§ What to do
Copy exactly, please, each line of the data below until the line that contains "phosphate buffer (PBS)" has been copied, beginning at the top.

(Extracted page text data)
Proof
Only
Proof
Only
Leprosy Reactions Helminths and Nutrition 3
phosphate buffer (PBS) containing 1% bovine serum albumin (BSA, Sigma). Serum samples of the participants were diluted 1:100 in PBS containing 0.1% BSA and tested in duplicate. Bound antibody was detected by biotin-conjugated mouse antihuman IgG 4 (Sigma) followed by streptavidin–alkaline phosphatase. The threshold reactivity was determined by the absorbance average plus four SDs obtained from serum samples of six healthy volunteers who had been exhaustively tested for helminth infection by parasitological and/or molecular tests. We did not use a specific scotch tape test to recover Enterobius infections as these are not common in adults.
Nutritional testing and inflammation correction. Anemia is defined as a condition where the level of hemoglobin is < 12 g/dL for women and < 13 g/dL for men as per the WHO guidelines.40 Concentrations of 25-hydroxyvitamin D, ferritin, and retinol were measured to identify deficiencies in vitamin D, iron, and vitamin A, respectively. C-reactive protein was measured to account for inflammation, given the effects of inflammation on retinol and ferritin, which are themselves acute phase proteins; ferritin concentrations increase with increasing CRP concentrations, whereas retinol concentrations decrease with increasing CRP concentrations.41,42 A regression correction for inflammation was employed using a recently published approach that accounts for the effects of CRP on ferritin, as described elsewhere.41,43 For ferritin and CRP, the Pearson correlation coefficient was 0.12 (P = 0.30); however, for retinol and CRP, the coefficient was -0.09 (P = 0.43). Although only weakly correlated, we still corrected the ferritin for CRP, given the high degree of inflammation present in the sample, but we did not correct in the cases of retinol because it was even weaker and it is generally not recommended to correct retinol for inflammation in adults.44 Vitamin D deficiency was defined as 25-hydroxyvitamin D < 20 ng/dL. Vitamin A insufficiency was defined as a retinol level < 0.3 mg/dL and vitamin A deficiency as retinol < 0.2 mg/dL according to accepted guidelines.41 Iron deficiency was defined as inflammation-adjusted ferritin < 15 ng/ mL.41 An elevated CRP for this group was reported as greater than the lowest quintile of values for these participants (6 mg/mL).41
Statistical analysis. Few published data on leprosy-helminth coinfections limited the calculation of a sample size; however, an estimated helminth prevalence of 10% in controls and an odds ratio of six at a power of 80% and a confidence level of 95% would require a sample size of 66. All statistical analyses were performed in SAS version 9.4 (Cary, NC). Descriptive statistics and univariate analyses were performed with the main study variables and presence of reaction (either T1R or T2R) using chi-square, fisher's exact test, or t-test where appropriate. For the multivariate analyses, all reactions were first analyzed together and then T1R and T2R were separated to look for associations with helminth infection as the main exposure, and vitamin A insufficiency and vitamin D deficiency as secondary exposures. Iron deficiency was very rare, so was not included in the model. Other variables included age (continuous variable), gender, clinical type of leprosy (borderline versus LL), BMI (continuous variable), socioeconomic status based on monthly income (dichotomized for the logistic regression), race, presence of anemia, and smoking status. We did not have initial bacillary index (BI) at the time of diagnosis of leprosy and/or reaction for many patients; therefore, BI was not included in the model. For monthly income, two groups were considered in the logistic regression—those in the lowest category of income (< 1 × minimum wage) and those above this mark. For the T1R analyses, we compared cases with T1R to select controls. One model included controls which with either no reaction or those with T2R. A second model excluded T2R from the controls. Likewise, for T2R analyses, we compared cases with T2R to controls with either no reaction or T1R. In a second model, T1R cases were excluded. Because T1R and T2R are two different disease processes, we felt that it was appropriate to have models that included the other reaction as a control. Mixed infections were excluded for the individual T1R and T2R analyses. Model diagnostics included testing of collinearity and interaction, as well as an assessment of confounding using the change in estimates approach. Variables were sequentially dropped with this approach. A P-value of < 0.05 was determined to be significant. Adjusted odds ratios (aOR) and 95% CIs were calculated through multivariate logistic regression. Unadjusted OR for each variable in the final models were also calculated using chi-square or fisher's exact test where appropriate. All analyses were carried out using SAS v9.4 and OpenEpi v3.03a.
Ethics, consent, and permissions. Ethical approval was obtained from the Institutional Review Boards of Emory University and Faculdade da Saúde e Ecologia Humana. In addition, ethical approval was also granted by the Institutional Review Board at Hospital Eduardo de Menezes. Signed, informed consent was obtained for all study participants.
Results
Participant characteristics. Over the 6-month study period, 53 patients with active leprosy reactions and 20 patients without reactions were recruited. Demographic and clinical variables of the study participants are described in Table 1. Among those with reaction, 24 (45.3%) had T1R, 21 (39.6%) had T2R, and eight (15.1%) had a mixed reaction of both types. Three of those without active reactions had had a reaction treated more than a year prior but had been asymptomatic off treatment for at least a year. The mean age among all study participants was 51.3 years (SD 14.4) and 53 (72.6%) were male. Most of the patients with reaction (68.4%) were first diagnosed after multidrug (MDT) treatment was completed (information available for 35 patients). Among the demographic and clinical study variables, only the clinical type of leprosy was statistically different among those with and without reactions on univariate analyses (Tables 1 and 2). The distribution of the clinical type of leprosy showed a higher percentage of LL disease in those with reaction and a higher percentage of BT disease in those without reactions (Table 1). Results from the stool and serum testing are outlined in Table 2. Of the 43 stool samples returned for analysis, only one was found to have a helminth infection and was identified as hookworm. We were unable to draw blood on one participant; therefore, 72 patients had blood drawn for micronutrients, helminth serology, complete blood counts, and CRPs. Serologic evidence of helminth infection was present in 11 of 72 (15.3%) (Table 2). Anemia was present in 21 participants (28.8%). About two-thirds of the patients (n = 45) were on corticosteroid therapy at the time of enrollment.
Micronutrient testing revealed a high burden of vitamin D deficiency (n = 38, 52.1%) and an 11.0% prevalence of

§ Answer section
Proof
Only
Proof
Only
Leprosy Reactions Helminths and Nutrition 3
phosphate buffer (PBS) containing 1% bovine serum albumin (BSA, Sigma). Serum samples of the participants were diluted 1:100 in PBS containing 0.1% BSA and tested in duplicate. Bound antibody was detected by biotin-conjugated mouse antihuman IgG 4 (Sigma) followed by streptavidin–alkaline phosphatase. The threshold reactivity was determined by the absorbance average plus four SDs obtained from serum samples of six healthy volunteers who had been exhaustively tested for helminth infection by parasitological and/or molecular tests. We did not use a specific scotch tape test to recover Enterobius infections as these are not common in adults.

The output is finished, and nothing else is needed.